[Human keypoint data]
########################################

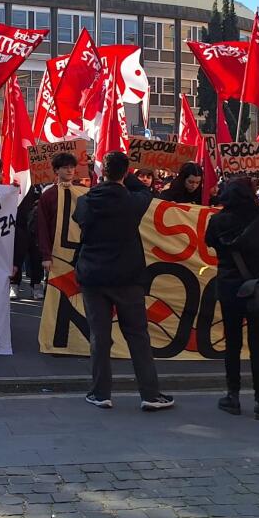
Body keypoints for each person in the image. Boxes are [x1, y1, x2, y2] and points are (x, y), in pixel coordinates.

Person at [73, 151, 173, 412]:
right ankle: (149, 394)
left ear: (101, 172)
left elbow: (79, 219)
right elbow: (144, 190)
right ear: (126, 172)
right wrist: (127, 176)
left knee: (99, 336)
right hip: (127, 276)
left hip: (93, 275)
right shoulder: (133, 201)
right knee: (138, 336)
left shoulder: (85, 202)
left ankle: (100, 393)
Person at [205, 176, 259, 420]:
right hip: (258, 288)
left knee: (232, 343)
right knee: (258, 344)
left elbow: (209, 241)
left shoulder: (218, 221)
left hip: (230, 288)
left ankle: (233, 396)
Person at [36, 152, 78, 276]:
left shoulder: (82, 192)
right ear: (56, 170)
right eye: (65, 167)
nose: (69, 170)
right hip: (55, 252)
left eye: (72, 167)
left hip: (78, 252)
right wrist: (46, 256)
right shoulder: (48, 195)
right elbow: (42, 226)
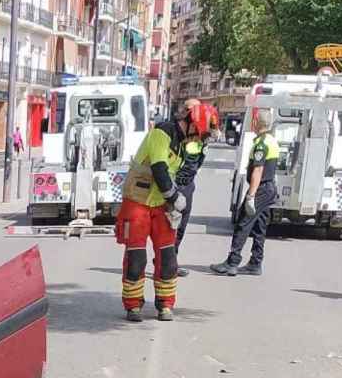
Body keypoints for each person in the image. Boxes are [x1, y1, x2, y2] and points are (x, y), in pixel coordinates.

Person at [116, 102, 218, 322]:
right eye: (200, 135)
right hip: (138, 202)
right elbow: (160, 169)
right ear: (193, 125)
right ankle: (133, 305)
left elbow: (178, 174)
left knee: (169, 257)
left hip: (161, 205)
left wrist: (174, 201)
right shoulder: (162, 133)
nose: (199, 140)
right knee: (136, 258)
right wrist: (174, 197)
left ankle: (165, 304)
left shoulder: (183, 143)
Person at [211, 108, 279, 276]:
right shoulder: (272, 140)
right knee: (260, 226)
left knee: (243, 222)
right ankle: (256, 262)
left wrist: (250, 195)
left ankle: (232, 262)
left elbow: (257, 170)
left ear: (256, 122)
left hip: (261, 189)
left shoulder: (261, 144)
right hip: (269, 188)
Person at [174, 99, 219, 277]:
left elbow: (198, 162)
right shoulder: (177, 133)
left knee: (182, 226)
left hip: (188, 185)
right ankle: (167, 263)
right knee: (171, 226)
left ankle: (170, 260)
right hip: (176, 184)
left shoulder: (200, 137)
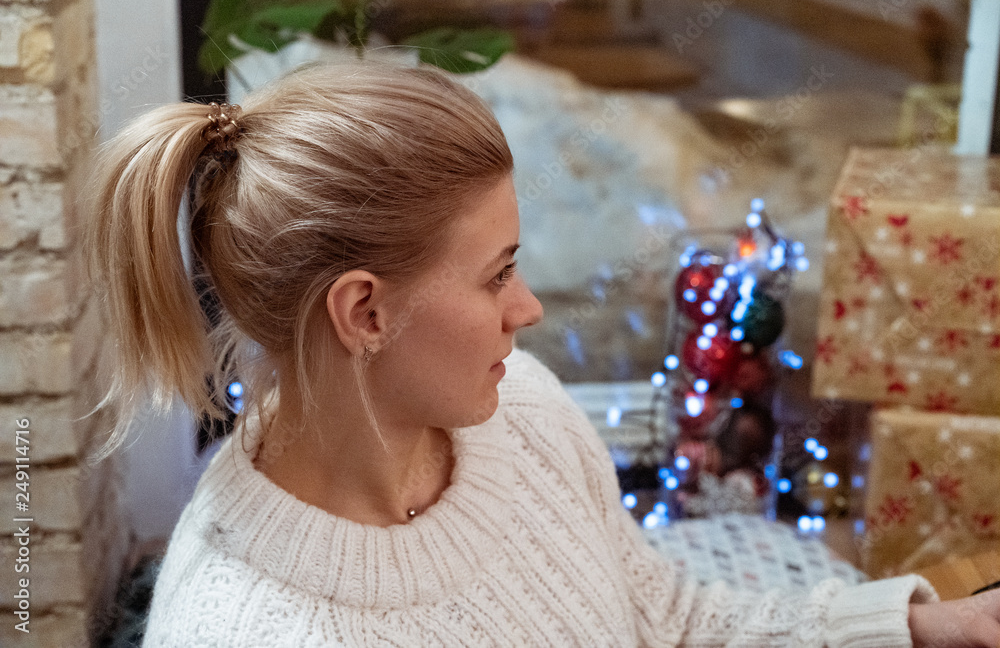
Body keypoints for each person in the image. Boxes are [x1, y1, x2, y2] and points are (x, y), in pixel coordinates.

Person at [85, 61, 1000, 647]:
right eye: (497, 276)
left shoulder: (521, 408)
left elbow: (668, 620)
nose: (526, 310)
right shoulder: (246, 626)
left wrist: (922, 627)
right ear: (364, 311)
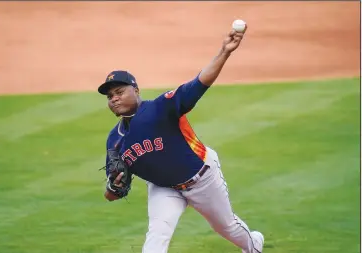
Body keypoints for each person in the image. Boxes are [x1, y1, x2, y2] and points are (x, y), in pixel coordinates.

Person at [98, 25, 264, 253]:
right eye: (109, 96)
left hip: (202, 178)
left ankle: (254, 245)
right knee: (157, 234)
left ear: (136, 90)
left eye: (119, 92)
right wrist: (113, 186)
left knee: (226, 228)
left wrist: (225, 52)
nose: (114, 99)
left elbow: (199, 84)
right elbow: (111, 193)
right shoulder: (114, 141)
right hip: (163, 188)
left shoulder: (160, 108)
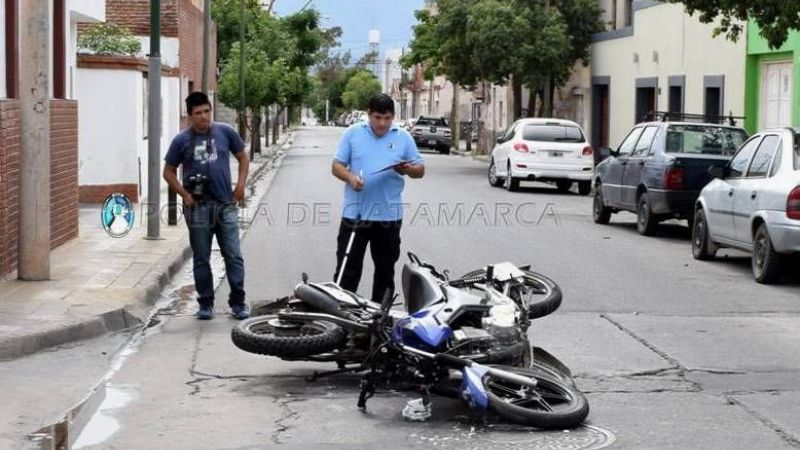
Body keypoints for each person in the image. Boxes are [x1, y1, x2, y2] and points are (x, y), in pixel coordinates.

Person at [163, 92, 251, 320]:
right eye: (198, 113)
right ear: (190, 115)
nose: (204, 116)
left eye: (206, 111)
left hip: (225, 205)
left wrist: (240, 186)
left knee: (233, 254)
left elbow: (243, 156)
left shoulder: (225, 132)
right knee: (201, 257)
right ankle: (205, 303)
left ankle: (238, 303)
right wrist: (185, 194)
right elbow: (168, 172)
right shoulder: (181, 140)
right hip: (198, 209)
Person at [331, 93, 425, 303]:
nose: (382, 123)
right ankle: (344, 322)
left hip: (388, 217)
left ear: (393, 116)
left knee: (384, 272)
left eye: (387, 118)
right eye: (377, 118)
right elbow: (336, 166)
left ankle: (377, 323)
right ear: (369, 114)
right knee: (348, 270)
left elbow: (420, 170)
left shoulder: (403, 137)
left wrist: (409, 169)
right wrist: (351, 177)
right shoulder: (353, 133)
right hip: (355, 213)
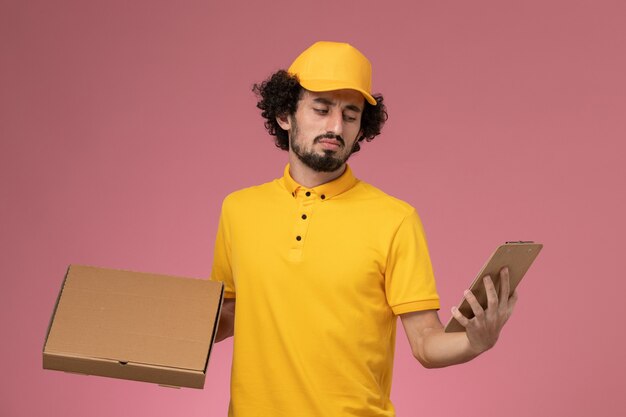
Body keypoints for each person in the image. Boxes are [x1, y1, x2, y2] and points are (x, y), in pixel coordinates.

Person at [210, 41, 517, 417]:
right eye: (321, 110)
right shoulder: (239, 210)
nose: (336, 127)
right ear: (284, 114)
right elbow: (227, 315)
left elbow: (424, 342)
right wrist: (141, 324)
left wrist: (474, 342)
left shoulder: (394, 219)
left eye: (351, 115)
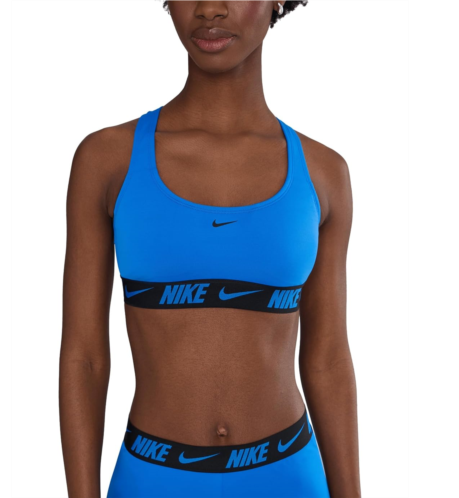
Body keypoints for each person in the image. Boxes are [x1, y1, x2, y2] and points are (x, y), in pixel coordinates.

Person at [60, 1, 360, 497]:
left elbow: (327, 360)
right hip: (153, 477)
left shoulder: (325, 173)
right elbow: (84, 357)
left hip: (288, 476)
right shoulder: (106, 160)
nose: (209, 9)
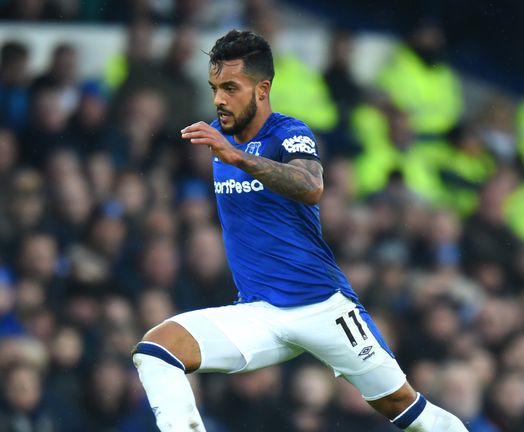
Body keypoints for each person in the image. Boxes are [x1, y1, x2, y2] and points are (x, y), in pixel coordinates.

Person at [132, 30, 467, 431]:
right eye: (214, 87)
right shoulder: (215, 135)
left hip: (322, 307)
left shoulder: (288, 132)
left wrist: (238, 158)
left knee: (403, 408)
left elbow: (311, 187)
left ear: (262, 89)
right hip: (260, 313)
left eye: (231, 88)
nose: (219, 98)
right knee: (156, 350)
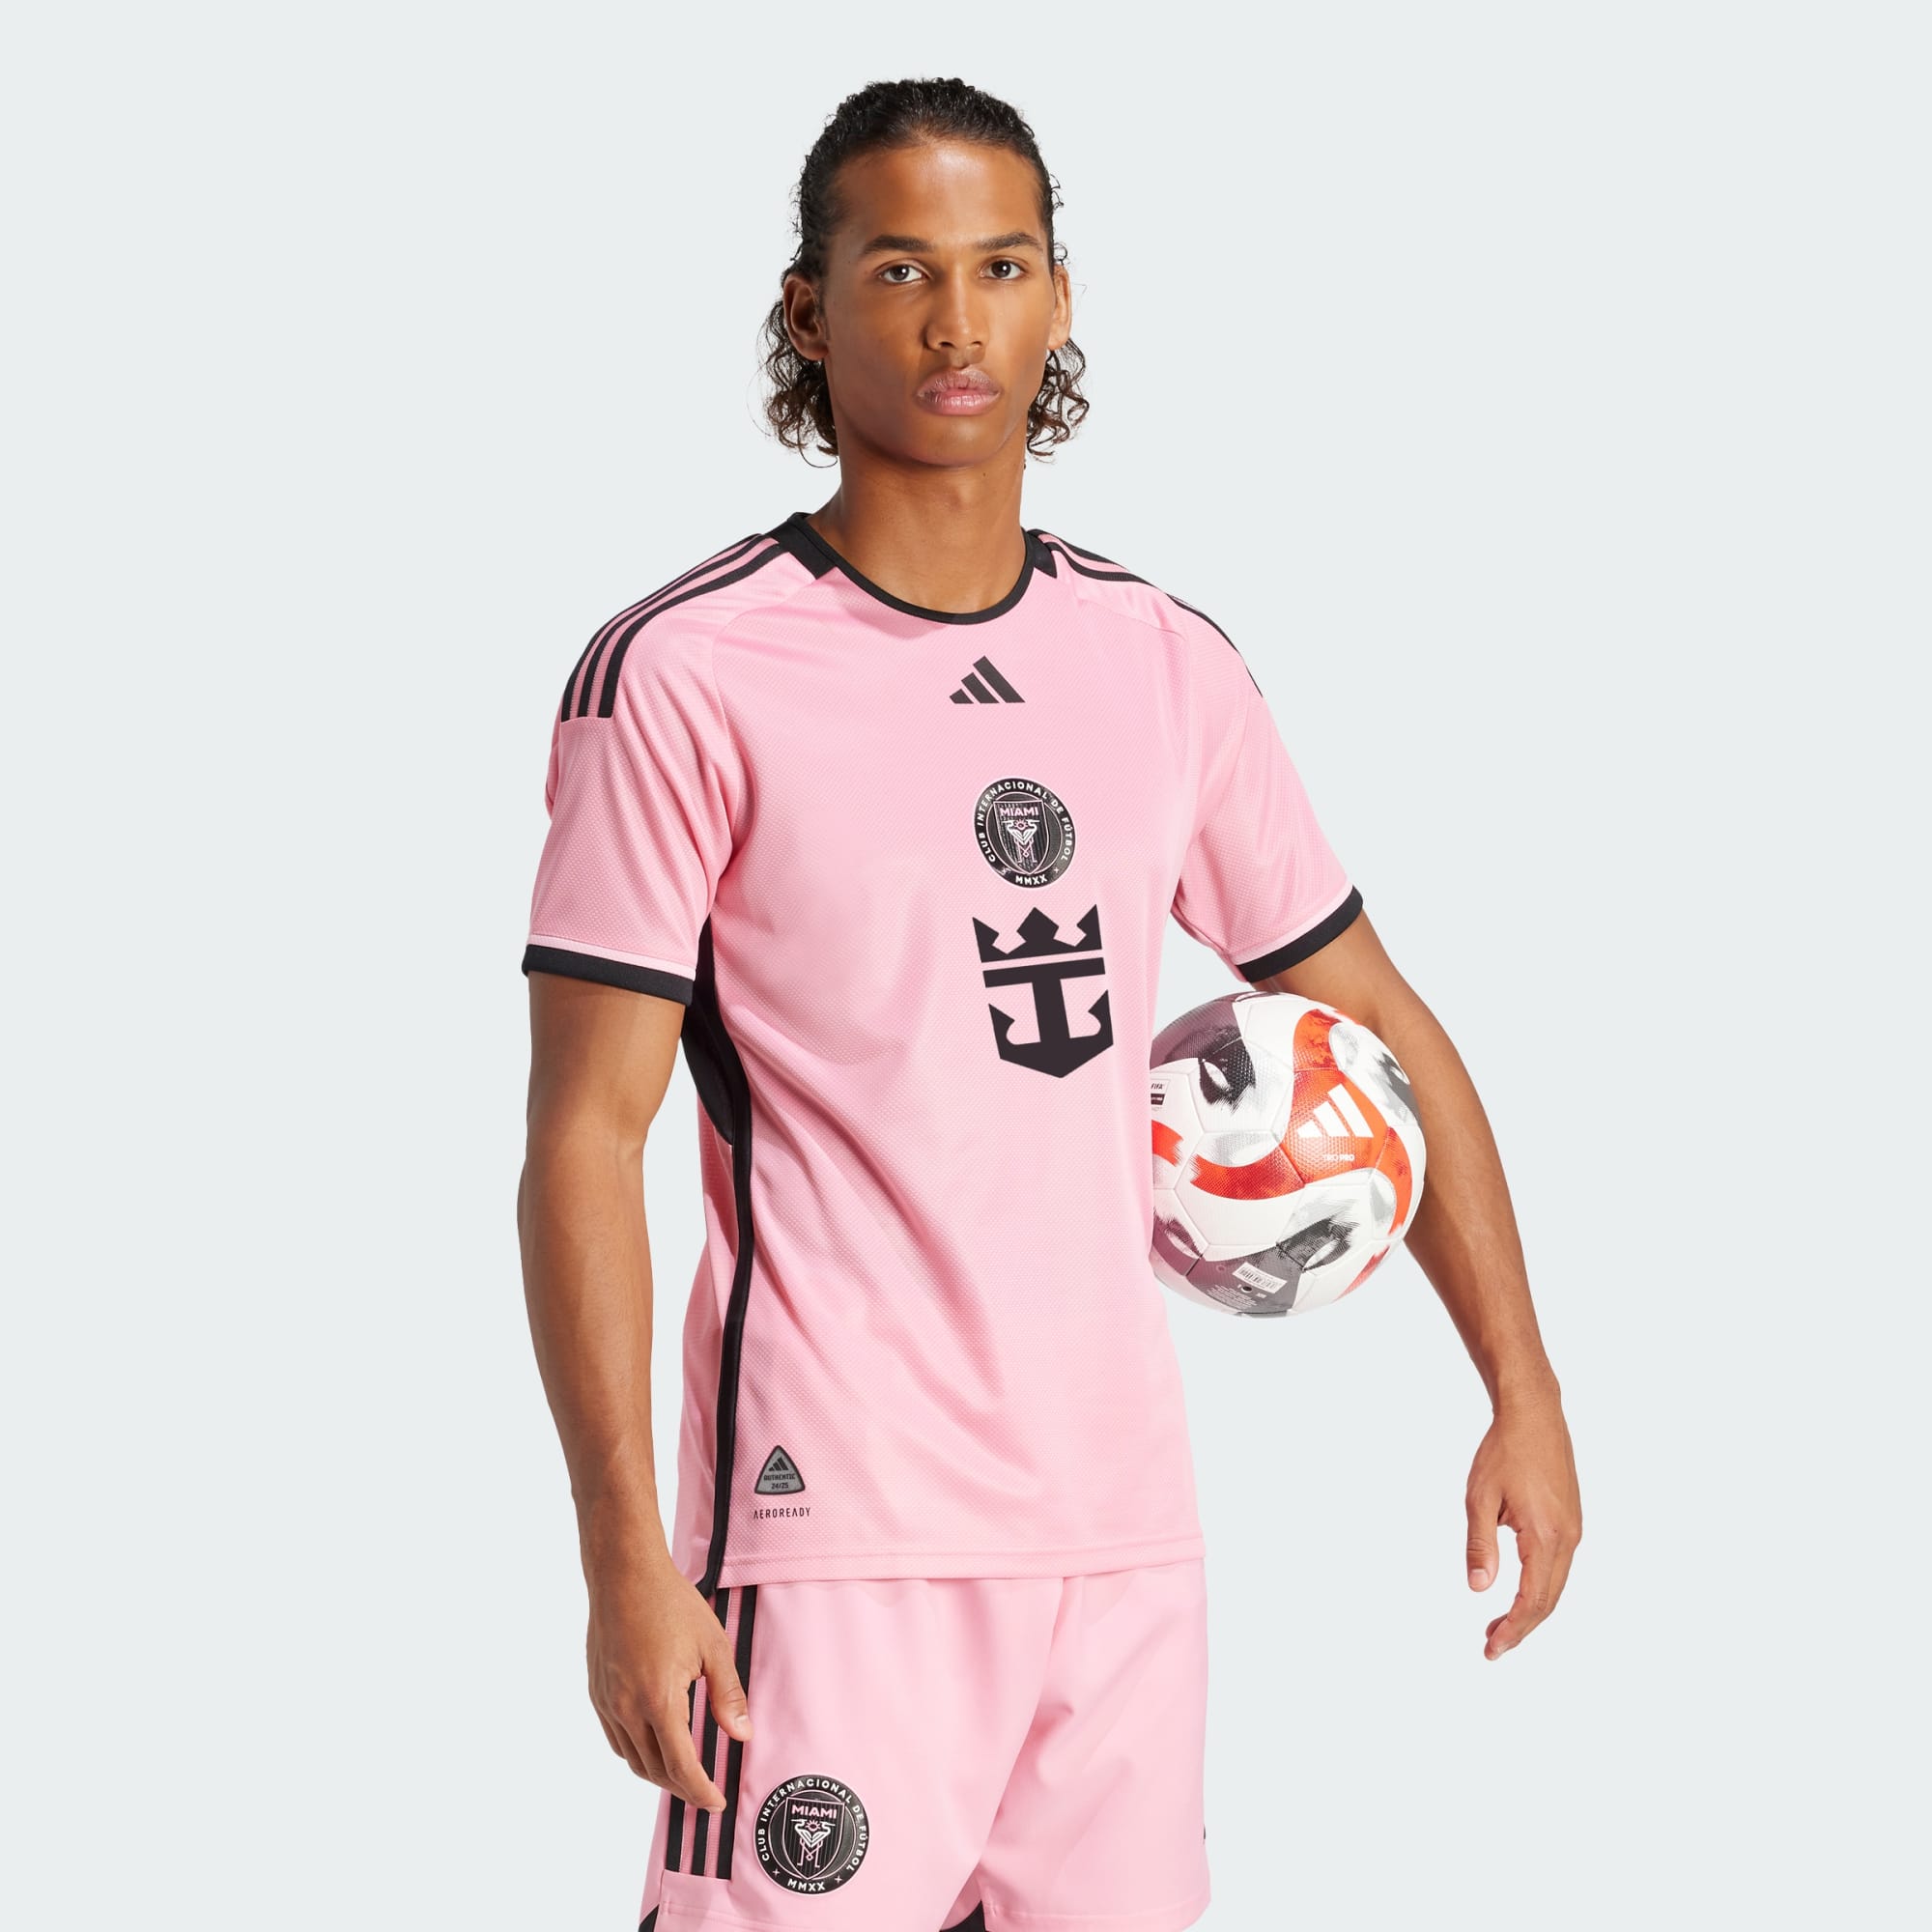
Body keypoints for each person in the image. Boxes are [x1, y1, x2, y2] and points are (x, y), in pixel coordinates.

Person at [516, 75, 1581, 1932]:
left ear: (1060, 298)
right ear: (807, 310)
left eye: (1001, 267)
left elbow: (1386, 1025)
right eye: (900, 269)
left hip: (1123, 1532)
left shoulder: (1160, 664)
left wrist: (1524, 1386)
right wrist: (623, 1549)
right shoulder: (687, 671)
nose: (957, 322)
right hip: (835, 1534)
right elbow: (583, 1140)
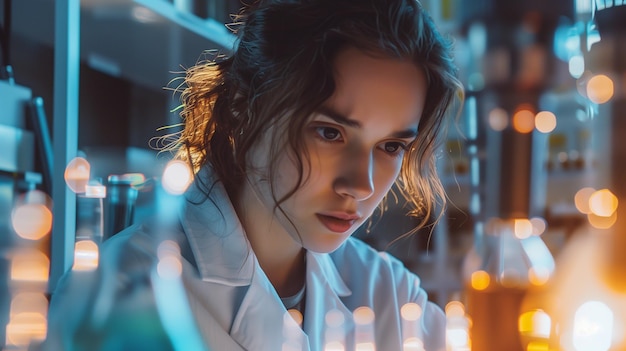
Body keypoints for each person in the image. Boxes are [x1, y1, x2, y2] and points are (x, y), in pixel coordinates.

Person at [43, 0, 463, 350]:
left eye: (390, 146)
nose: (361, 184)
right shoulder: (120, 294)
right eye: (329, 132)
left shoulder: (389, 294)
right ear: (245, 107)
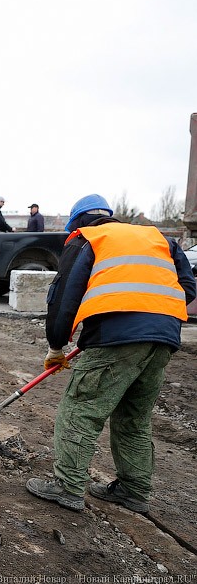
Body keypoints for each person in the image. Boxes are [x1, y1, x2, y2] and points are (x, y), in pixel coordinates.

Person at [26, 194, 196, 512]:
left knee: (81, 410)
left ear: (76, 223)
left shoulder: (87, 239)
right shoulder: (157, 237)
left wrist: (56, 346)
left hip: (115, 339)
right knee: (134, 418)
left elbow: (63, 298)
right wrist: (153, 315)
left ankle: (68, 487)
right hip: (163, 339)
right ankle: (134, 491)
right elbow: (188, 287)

########################################

# Task
All that should appear in the answer is the lines above from the line with "left elbow: (327, 360)" through the line with "left elbow: (311, 187)", retyped exactly, pictures left out.

# Answer to the exercise
left elbow: (327, 360)
right hip: (153, 477)
left shoulder: (325, 173)
right elbow: (84, 357)
left hip: (288, 476)
right shoulder: (106, 160)
nose: (209, 9)
Body keypoints for each person in the image. Boxes are [x1, y1, x2, y2] and points are (x, y), in pixel coordinates.

Person at [132, 30, 467, 431]:
right eye: (214, 87)
right shoulder: (215, 135)
left hip: (322, 307)
left shoulder: (288, 132)
left wrist: (238, 158)
left knee: (403, 408)
left elbow: (311, 187)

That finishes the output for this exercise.